* _TASK DETAILS_
Return the entries below verbatim. Pictures stay out.

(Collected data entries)

******************************

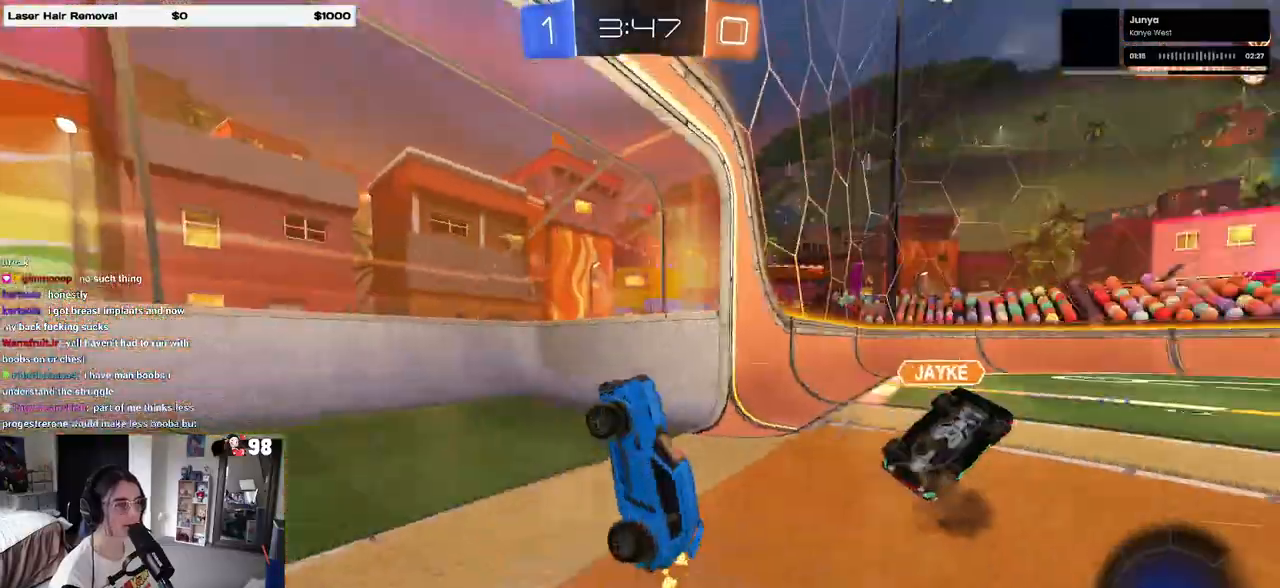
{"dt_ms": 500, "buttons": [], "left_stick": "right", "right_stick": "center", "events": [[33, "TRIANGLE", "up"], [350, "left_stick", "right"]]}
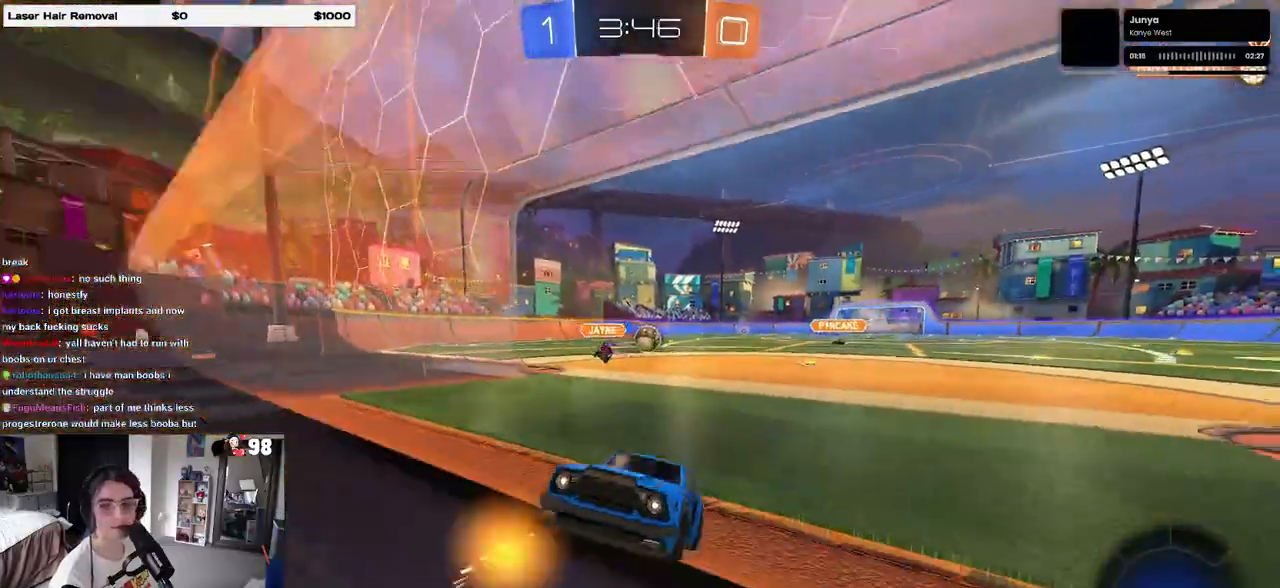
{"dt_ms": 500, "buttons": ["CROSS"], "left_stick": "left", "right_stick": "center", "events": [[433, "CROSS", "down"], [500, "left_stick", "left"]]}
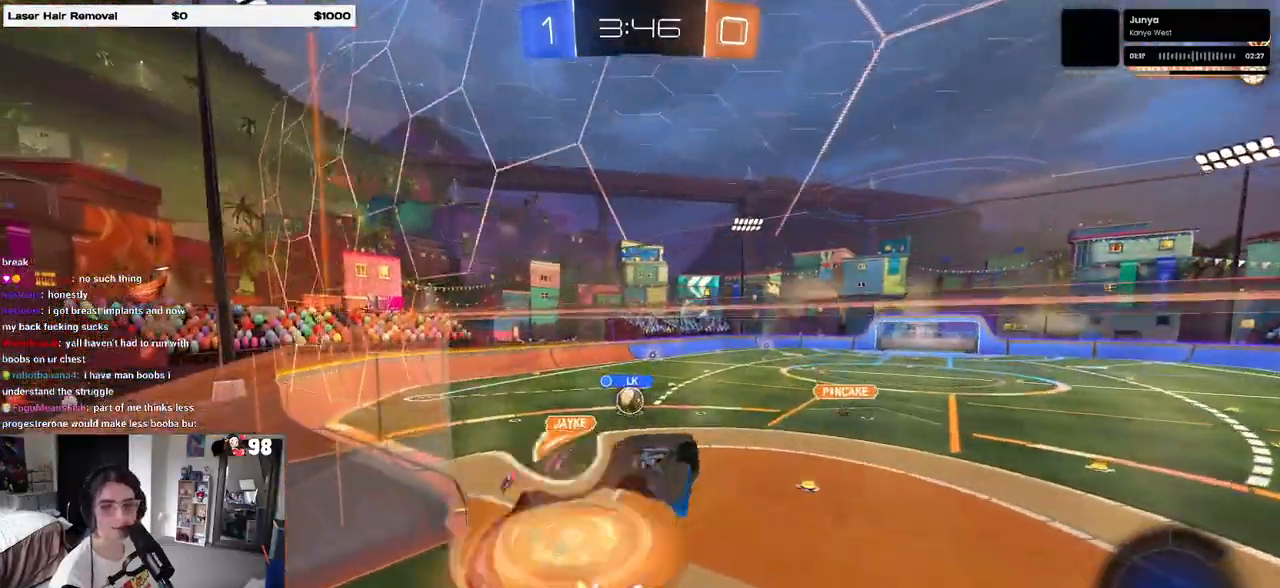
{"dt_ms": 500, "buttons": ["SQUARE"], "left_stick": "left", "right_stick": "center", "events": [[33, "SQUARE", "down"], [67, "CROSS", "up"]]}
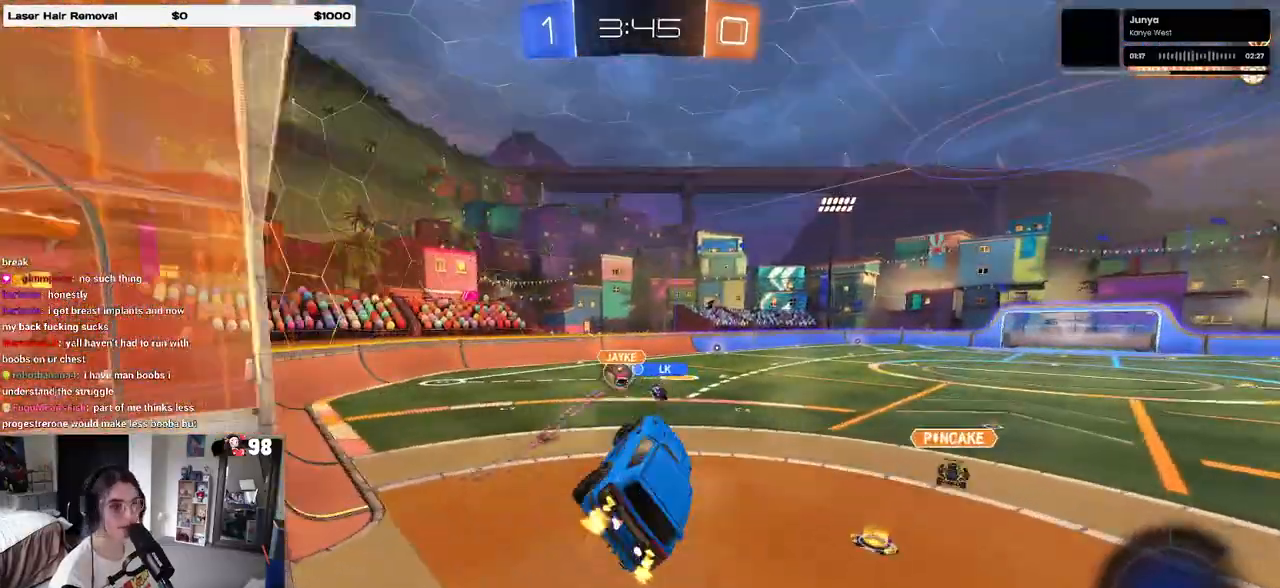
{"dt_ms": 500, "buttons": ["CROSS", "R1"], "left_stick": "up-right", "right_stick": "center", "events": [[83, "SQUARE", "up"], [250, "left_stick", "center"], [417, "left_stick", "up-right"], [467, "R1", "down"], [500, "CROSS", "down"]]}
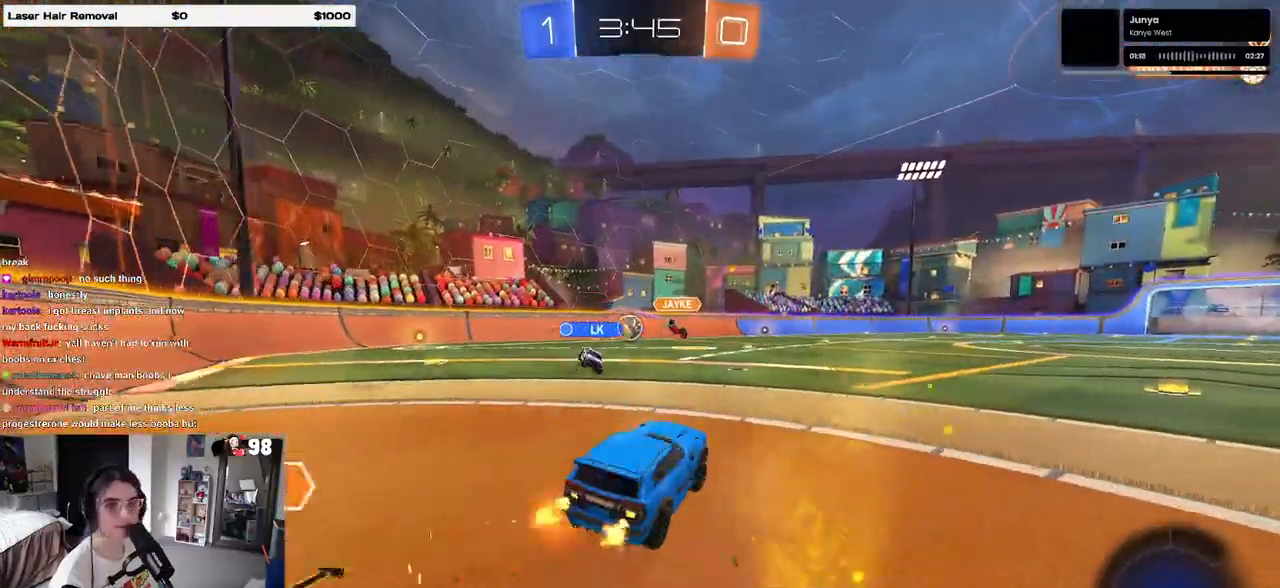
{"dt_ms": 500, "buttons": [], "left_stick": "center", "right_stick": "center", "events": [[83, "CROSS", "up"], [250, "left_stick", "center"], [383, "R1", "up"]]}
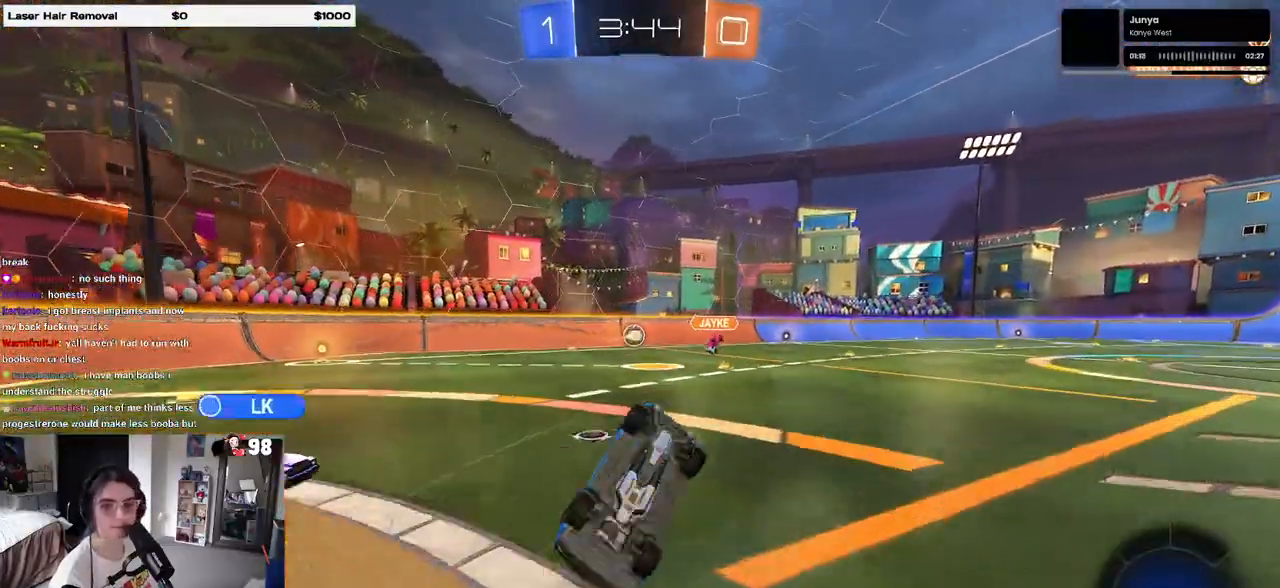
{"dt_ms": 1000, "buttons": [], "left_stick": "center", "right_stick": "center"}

******************************

* _PROBLEM SOLUTION_
{"dt_ms": 500, "buttons": [], "left_stick": "right", "right_stick": "center", "events": [[33, "TRIANGLE", "up"], [350, "left_stick", "right"]]}
{"dt_ms": 500, "buttons": ["CROSS"], "left_stick": "left", "right_stick": "center", "events": [[433, "CROSS", "down"], [500, "left_stick", "left"]]}
{"dt_ms": 500, "buttons": ["SQUARE"], "left_stick": "left", "right_stick": "center", "events": [[33, "SQUARE", "down"], [67, "CROSS", "up"]]}
{"dt_ms": 500, "buttons": ["CROSS", "R1"], "left_stick": "up-right", "right_stick": "center", "events": [[83, "SQUARE", "up"], [250, "left_stick", "center"], [417, "left_stick", "up-right"], [467, "R1", "down"], [500, "CROSS", "down"]]}
{"dt_ms": 500, "buttons": [], "left_stick": "center", "right_stick": "center", "events": [[83, "CROSS", "up"], [250, "left_stick", "center"], [383, "R1", "up"]]}
{"dt_ms": 1000, "buttons": [], "left_stick": "center", "right_stick": "center"}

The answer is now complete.